■ To do
Select and copy out every line in the records containing "Mens".

+++ Records to process

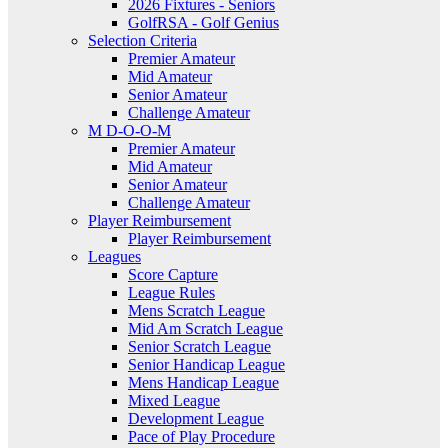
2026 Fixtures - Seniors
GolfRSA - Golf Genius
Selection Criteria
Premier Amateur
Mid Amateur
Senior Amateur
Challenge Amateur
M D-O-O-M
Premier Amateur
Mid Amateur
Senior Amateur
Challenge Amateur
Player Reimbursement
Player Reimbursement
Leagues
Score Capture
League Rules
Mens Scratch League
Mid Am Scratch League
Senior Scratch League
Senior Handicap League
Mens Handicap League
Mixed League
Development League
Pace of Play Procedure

++++++
+++ Records to process

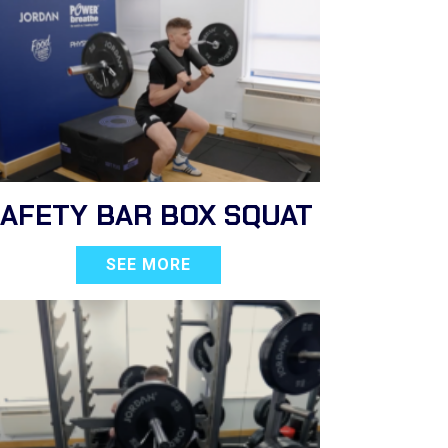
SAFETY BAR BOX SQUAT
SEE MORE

++++++

■ Exercise output
Mens Scratch League
Mens Handicap League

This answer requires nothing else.